- _INSTRUCTIONS FOR THE TASK_
Only one span of the listing below should come back. It runs from the line with "M652,1314l14,4 -15,55 -12,-2z" through the line with "M351,498l7,28 -15,3 -6,-28z", and each of its lines must be reproduced exactly.

- _INPUT DATA_
= = =

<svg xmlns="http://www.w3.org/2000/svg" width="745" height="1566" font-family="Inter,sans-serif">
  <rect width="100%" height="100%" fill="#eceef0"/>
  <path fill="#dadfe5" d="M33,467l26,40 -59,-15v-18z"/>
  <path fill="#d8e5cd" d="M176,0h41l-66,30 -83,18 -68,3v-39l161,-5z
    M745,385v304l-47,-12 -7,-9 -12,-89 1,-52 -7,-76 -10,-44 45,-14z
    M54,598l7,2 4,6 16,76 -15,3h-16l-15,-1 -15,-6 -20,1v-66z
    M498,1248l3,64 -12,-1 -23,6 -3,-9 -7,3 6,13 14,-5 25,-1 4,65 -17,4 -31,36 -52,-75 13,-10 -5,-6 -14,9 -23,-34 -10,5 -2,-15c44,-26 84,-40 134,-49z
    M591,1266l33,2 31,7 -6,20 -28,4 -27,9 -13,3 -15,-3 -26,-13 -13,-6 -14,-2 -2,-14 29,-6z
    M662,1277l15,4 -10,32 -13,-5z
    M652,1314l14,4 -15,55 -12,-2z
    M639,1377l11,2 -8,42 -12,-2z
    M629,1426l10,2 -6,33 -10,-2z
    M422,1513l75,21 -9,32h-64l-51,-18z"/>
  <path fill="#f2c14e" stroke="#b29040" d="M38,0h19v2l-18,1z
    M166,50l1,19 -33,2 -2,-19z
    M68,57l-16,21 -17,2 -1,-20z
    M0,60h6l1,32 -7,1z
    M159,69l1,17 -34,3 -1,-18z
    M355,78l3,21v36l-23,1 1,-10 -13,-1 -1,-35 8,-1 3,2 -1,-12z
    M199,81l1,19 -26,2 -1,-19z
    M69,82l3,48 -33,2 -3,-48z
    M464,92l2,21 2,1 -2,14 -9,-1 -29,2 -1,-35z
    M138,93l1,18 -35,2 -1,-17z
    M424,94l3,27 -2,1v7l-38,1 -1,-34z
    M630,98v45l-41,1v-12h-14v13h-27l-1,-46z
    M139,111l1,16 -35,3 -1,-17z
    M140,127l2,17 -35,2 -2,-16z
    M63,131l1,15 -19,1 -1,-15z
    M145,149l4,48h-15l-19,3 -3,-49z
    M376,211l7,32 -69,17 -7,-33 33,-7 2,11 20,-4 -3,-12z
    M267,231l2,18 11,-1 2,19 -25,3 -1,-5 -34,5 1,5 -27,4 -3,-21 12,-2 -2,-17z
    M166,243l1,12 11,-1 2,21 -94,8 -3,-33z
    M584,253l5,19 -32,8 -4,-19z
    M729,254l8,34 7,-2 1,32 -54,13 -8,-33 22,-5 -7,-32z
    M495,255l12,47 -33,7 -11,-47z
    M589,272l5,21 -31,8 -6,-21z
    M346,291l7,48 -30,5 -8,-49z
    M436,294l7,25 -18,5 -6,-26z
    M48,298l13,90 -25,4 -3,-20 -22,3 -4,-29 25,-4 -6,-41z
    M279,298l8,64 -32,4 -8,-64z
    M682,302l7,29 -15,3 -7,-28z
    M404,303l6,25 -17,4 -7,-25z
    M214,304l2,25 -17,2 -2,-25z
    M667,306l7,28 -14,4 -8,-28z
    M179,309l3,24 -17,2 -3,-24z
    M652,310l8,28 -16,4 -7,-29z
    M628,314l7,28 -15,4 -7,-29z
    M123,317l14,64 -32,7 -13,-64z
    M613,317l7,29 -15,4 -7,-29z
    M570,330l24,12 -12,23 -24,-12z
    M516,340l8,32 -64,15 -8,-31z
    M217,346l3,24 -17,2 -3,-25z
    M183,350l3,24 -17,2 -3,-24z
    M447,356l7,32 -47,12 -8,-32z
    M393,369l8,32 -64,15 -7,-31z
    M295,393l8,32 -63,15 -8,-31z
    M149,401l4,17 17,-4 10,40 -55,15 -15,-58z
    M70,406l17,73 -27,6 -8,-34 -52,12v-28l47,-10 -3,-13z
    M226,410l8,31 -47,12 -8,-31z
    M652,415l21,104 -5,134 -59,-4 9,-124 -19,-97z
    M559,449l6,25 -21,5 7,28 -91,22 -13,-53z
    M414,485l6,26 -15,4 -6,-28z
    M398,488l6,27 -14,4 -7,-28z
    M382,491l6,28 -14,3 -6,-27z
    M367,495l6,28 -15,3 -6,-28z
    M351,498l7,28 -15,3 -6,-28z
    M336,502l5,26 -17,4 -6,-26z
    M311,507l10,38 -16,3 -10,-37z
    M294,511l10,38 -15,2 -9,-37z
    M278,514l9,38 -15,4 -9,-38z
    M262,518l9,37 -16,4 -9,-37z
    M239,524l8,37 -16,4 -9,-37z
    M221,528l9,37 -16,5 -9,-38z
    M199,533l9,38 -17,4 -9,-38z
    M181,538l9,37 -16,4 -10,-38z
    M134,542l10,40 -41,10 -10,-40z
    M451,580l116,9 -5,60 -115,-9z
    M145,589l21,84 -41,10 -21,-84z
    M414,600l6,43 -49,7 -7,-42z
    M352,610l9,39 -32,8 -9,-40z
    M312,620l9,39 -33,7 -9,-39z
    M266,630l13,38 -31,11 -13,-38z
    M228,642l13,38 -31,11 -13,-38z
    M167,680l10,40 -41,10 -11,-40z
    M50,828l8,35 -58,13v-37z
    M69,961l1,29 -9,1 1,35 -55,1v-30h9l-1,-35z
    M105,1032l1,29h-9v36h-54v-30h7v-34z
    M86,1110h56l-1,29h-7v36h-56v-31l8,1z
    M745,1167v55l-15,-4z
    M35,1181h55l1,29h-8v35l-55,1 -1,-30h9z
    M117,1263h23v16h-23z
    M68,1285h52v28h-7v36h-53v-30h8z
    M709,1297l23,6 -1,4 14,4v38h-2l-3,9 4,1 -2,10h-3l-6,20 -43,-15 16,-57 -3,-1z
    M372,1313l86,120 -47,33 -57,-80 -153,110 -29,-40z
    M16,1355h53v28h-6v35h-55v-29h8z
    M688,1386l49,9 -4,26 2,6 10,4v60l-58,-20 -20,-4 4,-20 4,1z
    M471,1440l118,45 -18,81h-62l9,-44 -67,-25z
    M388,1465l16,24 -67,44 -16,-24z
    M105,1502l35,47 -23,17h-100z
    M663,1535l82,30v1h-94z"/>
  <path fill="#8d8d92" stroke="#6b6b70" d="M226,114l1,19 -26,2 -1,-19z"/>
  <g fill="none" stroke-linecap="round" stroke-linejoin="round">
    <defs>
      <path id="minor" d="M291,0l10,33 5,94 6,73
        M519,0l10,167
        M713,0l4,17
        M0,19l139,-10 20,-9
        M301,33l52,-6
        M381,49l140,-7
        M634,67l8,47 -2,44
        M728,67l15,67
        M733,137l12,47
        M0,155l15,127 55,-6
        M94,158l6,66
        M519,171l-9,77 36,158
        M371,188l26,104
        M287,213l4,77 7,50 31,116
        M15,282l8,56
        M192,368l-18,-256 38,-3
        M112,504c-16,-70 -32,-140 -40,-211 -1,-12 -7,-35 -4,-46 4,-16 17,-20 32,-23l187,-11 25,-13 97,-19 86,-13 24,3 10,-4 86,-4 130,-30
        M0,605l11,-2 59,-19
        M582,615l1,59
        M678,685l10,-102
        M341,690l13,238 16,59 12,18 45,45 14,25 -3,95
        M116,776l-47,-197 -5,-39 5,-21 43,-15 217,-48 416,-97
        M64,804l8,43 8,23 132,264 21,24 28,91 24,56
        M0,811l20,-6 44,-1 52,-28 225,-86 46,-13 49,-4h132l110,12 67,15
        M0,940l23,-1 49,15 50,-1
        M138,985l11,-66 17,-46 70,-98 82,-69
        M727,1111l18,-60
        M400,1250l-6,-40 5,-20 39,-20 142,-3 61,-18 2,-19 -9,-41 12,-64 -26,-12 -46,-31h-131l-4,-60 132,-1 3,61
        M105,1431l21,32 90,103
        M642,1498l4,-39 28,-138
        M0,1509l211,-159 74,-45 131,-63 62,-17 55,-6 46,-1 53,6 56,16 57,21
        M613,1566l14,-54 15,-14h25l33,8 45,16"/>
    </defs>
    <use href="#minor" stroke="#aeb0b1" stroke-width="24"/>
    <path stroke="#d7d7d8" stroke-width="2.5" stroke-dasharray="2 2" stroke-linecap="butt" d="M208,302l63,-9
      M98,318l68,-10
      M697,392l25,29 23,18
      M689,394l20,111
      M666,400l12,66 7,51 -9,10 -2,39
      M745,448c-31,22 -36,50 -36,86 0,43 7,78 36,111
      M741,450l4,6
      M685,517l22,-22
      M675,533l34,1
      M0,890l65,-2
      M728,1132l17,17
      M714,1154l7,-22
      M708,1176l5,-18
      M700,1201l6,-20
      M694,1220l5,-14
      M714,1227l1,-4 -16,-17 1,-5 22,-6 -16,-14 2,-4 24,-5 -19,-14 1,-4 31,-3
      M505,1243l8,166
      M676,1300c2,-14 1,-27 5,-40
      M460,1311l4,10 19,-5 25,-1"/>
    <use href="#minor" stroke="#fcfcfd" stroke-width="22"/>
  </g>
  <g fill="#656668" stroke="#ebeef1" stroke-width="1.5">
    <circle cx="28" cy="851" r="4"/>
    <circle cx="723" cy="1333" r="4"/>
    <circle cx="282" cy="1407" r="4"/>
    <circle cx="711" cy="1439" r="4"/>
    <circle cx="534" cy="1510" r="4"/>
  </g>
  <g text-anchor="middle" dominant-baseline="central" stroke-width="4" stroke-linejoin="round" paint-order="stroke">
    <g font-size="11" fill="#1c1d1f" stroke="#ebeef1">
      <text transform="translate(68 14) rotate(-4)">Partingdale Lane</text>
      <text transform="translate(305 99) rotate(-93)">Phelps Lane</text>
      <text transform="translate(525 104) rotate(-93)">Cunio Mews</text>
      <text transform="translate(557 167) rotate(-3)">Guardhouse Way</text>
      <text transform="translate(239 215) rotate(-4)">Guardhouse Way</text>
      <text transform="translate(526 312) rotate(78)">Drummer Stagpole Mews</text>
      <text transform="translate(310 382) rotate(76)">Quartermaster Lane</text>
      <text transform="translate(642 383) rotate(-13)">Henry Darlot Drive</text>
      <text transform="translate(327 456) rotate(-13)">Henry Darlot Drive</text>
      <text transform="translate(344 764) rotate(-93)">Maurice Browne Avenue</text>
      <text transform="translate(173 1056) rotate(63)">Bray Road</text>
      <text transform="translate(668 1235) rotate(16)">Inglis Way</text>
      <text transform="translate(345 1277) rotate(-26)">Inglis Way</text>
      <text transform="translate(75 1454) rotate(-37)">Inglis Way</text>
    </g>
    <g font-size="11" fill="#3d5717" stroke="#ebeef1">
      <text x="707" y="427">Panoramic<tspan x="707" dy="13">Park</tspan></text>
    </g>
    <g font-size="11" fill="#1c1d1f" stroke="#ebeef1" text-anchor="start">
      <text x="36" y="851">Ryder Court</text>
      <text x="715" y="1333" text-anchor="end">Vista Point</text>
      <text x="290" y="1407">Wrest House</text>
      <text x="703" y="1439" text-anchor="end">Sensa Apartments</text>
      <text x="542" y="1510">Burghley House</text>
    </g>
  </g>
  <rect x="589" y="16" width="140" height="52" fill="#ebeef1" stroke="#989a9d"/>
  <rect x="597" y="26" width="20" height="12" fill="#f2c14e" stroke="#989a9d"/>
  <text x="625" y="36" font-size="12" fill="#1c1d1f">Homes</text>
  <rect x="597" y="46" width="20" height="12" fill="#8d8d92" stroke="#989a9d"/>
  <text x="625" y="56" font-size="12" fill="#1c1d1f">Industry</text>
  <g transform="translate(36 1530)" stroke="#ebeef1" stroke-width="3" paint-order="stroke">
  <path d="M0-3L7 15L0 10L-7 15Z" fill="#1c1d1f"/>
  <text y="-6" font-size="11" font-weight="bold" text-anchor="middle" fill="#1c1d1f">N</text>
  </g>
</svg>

= = =

- _RESPONSE TO THIS TASK_
    M652,1314l14,4 -15,55 -12,-2z
    M639,1377l11,2 -8,42 -12,-2z
    M629,1426l10,2 -6,33 -10,-2z
    M422,1513l75,21 -9,32h-64l-51,-18z"/>
  <path fill="#f2c14e" stroke="#b29040" d="M38,0h19v2l-18,1z
    M166,50l1,19 -33,2 -2,-19z
    M68,57l-16,21 -17,2 -1,-20z
    M0,60h6l1,32 -7,1z
    M159,69l1,17 -34,3 -1,-18z
    M355,78l3,21v36l-23,1 1,-10 -13,-1 -1,-35 8,-1 3,2 -1,-12z
    M199,81l1,19 -26,2 -1,-19z
    M69,82l3,48 -33,2 -3,-48z
    M464,92l2,21 2,1 -2,14 -9,-1 -29,2 -1,-35z
    M138,93l1,18 -35,2 -1,-17z
    M424,94l3,27 -2,1v7l-38,1 -1,-34z
    M630,98v45l-41,1v-12h-14v13h-27l-1,-46z
    M139,111l1,16 -35,3 -1,-17z
    M140,127l2,17 -35,2 -2,-16z
    M63,131l1,15 -19,1 -1,-15z
    M145,149l4,48h-15l-19,3 -3,-49z
    M376,211l7,32 -69,17 -7,-33 33,-7 2,11 20,-4 -3,-12z
    M267,231l2,18 11,-1 2,19 -25,3 -1,-5 -34,5 1,5 -27,4 -3,-21 12,-2 -2,-17z
    M166,243l1,12 11,-1 2,21 -94,8 -3,-33z
    M584,253l5,19 -32,8 -4,-19z
    M729,254l8,34 7,-2 1,32 -54,13 -8,-33 22,-5 -7,-32z
    M495,255l12,47 -33,7 -11,-47z
    M589,272l5,21 -31,8 -6,-21z
    M346,291l7,48 -30,5 -8,-49z
    M436,294l7,25 -18,5 -6,-26z
    M48,298l13,90 -25,4 -3,-20 -22,3 -4,-29 25,-4 -6,-41z
    M279,298l8,64 -32,4 -8,-64z
    M682,302l7,29 -15,3 -7,-28z
    M404,303l6,25 -17,4 -7,-25z
    M214,304l2,25 -17,2 -2,-25z
    M667,306l7,28 -14,4 -8,-28z
    M179,309l3,24 -17,2 -3,-24z
    M652,310l8,28 -16,4 -7,-29z
    M628,314l7,28 -15,4 -7,-29z
    M123,317l14,64 -32,7 -13,-64z
    M613,317l7,29 -15,4 -7,-29z
    M570,330l24,12 -12,23 -24,-12z
    M516,340l8,32 -64,15 -8,-31z
    M217,346l3,24 -17,2 -3,-25z
    M183,350l3,24 -17,2 -3,-24z
    M447,356l7,32 -47,12 -8,-32z
    M393,369l8,32 -64,15 -7,-31z
    M295,393l8,32 -63,15 -8,-31z
    M149,401l4,17 17,-4 10,40 -55,15 -15,-58z
    M70,406l17,73 -27,6 -8,-34 -52,12v-28l47,-10 -3,-13z
    M226,410l8,31 -47,12 -8,-31z
    M652,415l21,104 -5,134 -59,-4 9,-124 -19,-97z
    M559,449l6,25 -21,5 7,28 -91,22 -13,-53z
    M414,485l6,26 -15,4 -6,-28z
    M398,488l6,27 -14,4 -7,-28z
    M382,491l6,28 -14,3 -6,-27z
    M367,495l6,28 -15,3 -6,-28z
    M351,498l7,28 -15,3 -6,-28z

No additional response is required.